Out of this stew is Blaster Master Zero made. Jason Frudnick pretty quickly finds Eve in a dungeon, who becomes his co-pilot and helps him in his search for Fred . Later, she reveals that she's actually an alien android, model number NORA-2057 (a reference to the builder of the tank in Metafight), sent to defeat the mutant army after it destroyed her home planet, and later she gets a letter from her creators, Kane and Jennifer Gardner, scientists who created SOPHIA III (there the Metal Attacker) in Metafight. This is the kind of subtle shoutout that I appreciate, since it's not necessary to understand the story. What story there is. I applaude them for actually making some sense out of every game that came before.
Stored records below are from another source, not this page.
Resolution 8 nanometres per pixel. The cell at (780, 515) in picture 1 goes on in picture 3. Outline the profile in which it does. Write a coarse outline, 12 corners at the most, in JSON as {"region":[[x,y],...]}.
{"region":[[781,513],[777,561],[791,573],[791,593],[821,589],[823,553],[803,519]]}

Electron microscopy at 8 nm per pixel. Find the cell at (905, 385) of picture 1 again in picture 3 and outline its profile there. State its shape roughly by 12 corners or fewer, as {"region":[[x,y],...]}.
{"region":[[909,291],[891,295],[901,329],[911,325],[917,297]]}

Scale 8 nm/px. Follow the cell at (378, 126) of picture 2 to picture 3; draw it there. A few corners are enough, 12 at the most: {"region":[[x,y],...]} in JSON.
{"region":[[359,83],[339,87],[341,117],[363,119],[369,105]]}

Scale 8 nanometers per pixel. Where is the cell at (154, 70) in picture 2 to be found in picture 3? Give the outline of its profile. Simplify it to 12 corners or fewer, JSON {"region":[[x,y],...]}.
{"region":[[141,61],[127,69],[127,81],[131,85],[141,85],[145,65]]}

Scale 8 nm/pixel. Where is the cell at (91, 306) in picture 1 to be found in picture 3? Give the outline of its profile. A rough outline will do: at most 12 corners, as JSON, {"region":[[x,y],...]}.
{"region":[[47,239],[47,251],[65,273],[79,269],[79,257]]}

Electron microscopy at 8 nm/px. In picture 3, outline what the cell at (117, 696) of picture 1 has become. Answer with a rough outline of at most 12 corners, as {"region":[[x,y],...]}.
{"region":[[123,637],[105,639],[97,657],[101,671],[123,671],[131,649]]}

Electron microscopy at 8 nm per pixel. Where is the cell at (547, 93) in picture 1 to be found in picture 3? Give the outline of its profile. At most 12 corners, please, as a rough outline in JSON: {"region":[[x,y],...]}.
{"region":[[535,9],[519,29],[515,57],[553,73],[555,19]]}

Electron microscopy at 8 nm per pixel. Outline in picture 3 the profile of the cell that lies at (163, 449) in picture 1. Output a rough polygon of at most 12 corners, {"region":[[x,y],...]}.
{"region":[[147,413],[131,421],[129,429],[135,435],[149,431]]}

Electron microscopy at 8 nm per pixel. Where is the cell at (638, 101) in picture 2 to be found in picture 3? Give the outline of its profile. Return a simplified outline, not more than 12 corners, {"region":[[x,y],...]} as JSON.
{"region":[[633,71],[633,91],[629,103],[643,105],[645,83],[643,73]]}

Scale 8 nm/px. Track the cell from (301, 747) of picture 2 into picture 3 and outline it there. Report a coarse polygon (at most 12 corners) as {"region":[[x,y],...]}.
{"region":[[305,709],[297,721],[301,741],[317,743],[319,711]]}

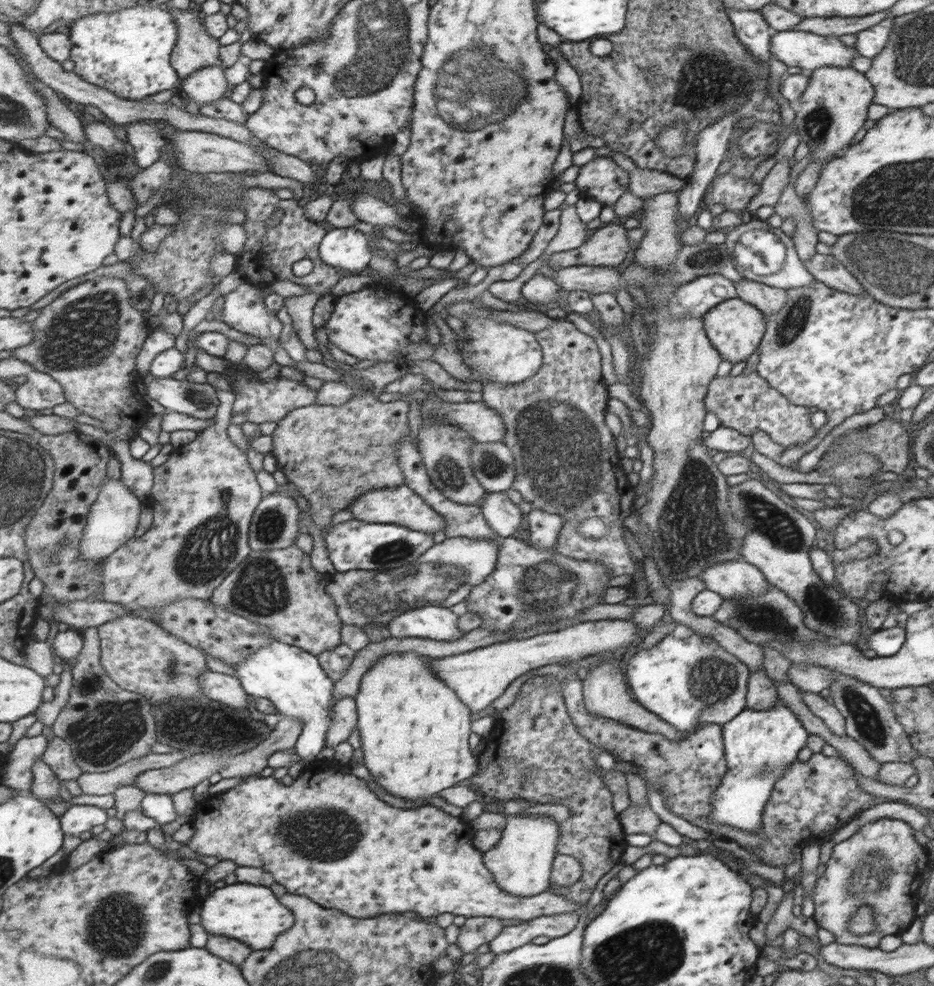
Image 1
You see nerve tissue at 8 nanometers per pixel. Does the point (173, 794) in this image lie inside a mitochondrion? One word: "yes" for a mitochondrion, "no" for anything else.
no

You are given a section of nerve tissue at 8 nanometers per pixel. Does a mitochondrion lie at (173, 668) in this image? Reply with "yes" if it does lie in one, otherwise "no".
yes

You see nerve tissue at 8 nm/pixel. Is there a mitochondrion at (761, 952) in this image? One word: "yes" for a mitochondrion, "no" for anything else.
no

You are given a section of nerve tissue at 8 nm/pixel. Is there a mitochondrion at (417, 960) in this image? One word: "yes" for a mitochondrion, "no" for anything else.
no

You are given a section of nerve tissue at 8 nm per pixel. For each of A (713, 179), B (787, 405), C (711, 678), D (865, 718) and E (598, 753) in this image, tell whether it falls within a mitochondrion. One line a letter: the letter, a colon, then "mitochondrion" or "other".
A: other
B: other
C: mitochondrion
D: mitochondrion
E: other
The dialogue as Jason talks to himself, and later to Eve, is passable. At first I wondered if the hyper-casual tone was a weird translation, but I played through a bit in Japanese and it's pretty close. There's just a lot of shock kind of statements about the mutants that I can easily picture being said by anime dub voice actors.


With orbital strikes.

I need to give a quick shoutout to multiplayer. [personal profile] schoolpsychnerd likes playing games together with me, but she's not a big fan of some of my favorite genres--like, for example, platformers--because she gets nervous about her skill. However, she loved playing Super Mario Galaxy and Kirby Super Star because they allowed player two to participate without worrying about impeding progress. Blaster Master Zero has a similar mode to Super Mario Galaxy, with a targeting reticle appearing on the screen that player two can move around and blast enemies with. It's not really necessary, since the game isn't particularly hard, but it can make some of the more harrowing sections in the later part of the game much easier.


Man vs. machinemutant.

Blaster Master Zero reminds me a lot of Metroid: Zero Mission, in that now I don't think there's any reason to go back and play the original. I suppose if you want a "pure" gaming experience unencumbered by any story whatsoever, but the enhancements in this version more than make up for occasionally have to read--or quickly click past --the story. This is exactly what I want when I hear that a game I have fond memories of is getting a remaster, and if I don't think that it justifies a Switch--I mean, beyond the price, Blaster Master Zero is out for 3DS--I'm very glad I got the chance to play it. This is the first console game I've played on original hardware since...Wind Waker in 2003, I think. What a lovely game to return to.